Les Québécois, le clergé catholique et l'affaire des écoles du Manitoba / Quebecers, the Catholic Clergy and the Manitoba School Question, 1890-1916

Les réclamations de Mgr Langevin en 1902. Lettre pastorale de Mgr Langevin sur les écoles catholiques [9 mars 1902]

[Note de l'éditeur : Cinq ans après l'encyclique Affari vos, douze ans depuis le début de l'affaire des écoles, la question préoccupe toujours Mgr. Langevin et n'est toujours pas réglée. Les questions litigieuses sont à peu près les mêmes que celles du document de 1898. Néanmoins, on notera que Mgr. Langevin reconnaît dans ce document qu'il y a eu des arrangements et que, au moins dans la zone rurale de son diocèse, la loi est appliquée d'une façon peu contraignante sur un certain nombre de points.]

 

[…]

Dans la mémorable encyclique Affari vos, le Très Saint Père, après avoir proclamé les principes catholiques en matière d'éducation, nous dit ce qu'il faut penser de la loi funeste de 1890, qui nous a enlevé nos droits scolaires. Il s'exprime ainsi : « L'Acte d'Union à la Confédération canadienne avait assuré aux enfants catholiques le droit d'être élevés dans des écoles publiques selon les prescriptions de leur conscience. Or, ce droit, le parlement du Manitoba l'a aboli par une loi contraire. C'est une loi nuisible. »

Et c'est alors que le Pape réprouve, pour les enfants catholiques, toute école autre qu'une école catholique...

De plus, la même voix autorisée nous a dit, à tous, ce qu'il faut penser de l'amendement apporté en 1896 et 1897 à cette loi nuisible. « Nous n'ignorons pas qu'il a été fait quelque chose pour amender la loi. Les hommes qui sont à la tête du gouvernement fédéral et du gouvernement de la Province ont déjà pris certaines décisions en vue de diminuer les griefs, d'ailleurs si légitimes, des catholiques du Manitoba. Nous n'avons aucune raison de douter qu'elles n'aient été inspirées par l'amour de l'équité et par une intention louable. Nous ne pouvons toutefois dissimuler la vérité ; la loi que l'on a faite dans le but de réparation est défectueuse, imparfaite, insuffisante. C'est beaucoup plus que les catholiques demandent et qu'ils ont - personne n'en doute - le droit de demander[…]. Pour tout dire en un mot, il n'a pas été suffisamment pourvu aux droits des catholiques et à l'éducation de nos enfants du Manitoba. »

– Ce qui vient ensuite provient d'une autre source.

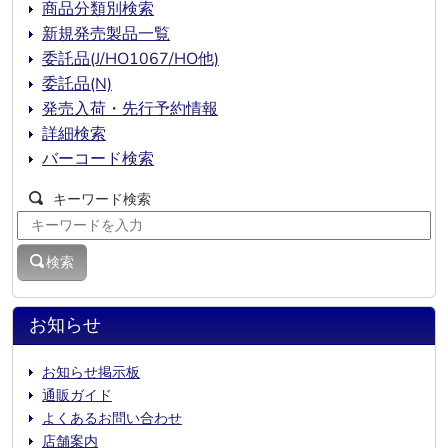
商品分類別検索
新規発売製品一覧
委託品(J/HO1067/HO他)
委託品(N)
発売入荷・先行予約情報
詳細検索
バーコード検索
キーワード検索
検索
お知らせ
お知らせ掲示板
通販ガイド
よくあるお問い合わせ
店舗案内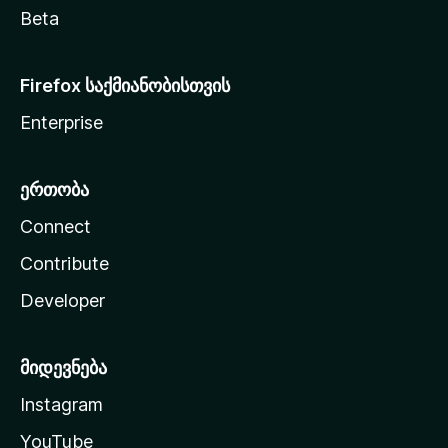
Beta
Firefox საქმიანობისთვის
Enterprise
ერთობა
Connect
Contribute
Developer
მიდევნება
Instagram
YouTube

En relisant cette page, N. T. C. F., et en considérant l'état de chose actuel, alors qu'aucun de nos droits scolaires ne nous a été rendu, de par la loi, bien que notre situation soit améliorée, nous nous demandons comment il peut se faire que des catholiques, pères de familles ou hommes d Etat, journalistes ou autres, osent dire que la question de nos écoles est enfin réglée à la satisfaction de la minorité catholique ! Rien ne peut être plus contraire à la vérité. Non, notre question scolaire n'est pas réglée ; mais elle est entrée dans une phase nouvelle qui nous permet de recevoir les octrois des municipalités et du gouvernement, parce que nous subissons la loi au lieu de la combattre.

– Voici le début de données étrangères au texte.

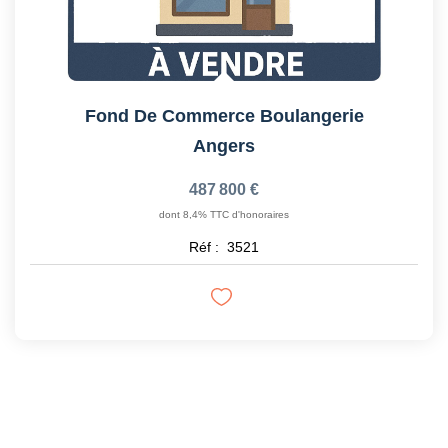
Fond De Commerce Boulangerie
Angers
487 800 €
dont 8,4% TTC d'honoraires
Réf :
3521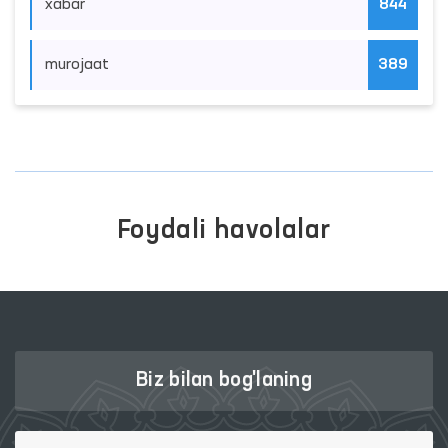
xabar
844
murojaat
389
Foydali havolalar
Biz bilan bog'laning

Voici, au reste, la teneur de la direction donnée par le souverain Pontife lui-même: « En attendant, jusqu'à ce qu'il leur soit donné de faire triompher toutes leurs revendications, qu'ils ne refusent pas des satisfactions partielles. C'est pourquoi partout où la loi, ou le fait, ou les bonnes dispositions des personnes leur offrent quelques moyens d'atténuer le mal et d'en éloigner davantage le danger, il convient tout à fait et il est utile qu'ils en usent et qu'ils en tirent le meilleur parti possible. »

C'est en conformité avec cette direction que nous avons agi, N. T. C. F., et nous avons la conscience d'avoir rempli un devoir et de l'avoir fait avec une scupuleuse exactitude.

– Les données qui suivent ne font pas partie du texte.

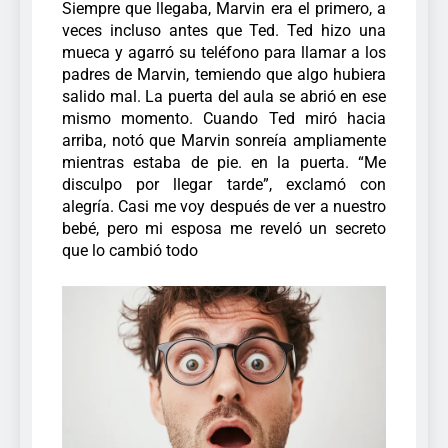
Siempre que llegaba, Marvin era el primero, a
veces incluso antes que Ted. Ted hizo una
mueca y agarró su teléfono para llamar a los
padres de Marvin, temiendo que algo hubiera
salido mal. La puerta del aula se abrió en ese
mismo momento. Cuando Ted miró hacia
arriba, notó que Marvin sonreía ampliamente
mientras estaba de pie. en la puerta. “Me
disculpo por llegar tarde”, exclamó con
alegría. Casi me voy después de ver a nuestro
bebé, pero mi esposa me reveló un secreto
que lo cambió todo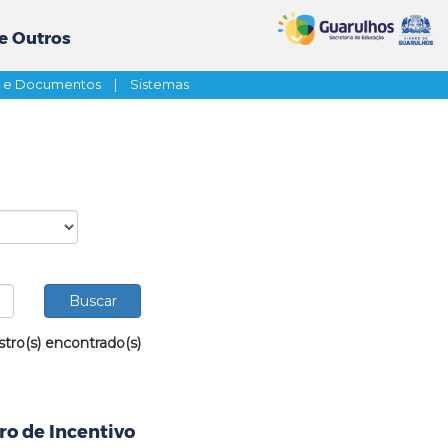
e Outros
s e Documentos
|
Sistemas
stro(s) encontrado(s)
ro de Incentivo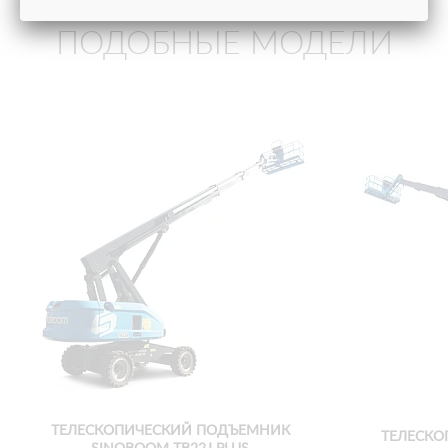
ПОДОБНЫЕ МОДЕЛИ
ТЕЛЕСКОПИЧЕСКИЙ ПОДЪЕМНИК
ТЕЛЕСКО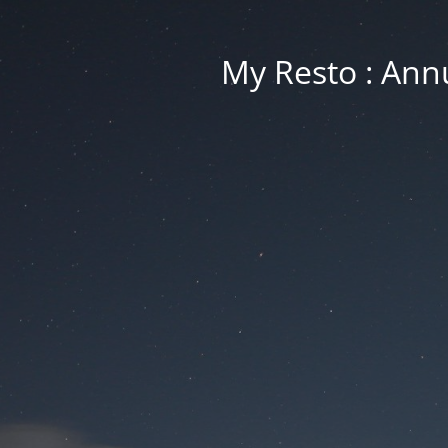
My Resto : Ann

Bien que la loi consacre encore, en principe, l'école neutre (non-sectarian), et qu'elle nous accorde aucunement le droit au contrôle de nos écoles, à la liberté entière de l'enseignement religieux et à des livres catholiques ; bien que l'on nous conteste le droit d'engager des maîtres ou des maîtresses portant le costume religieux et même le droit de placer des emblèmes religieux dans l'école, nous consentons néanmoins à subir les lois scolaires, sans pourtant renoncer à réclamer, comme nôtres, des écoles où nous ne sommes plus les maîtres.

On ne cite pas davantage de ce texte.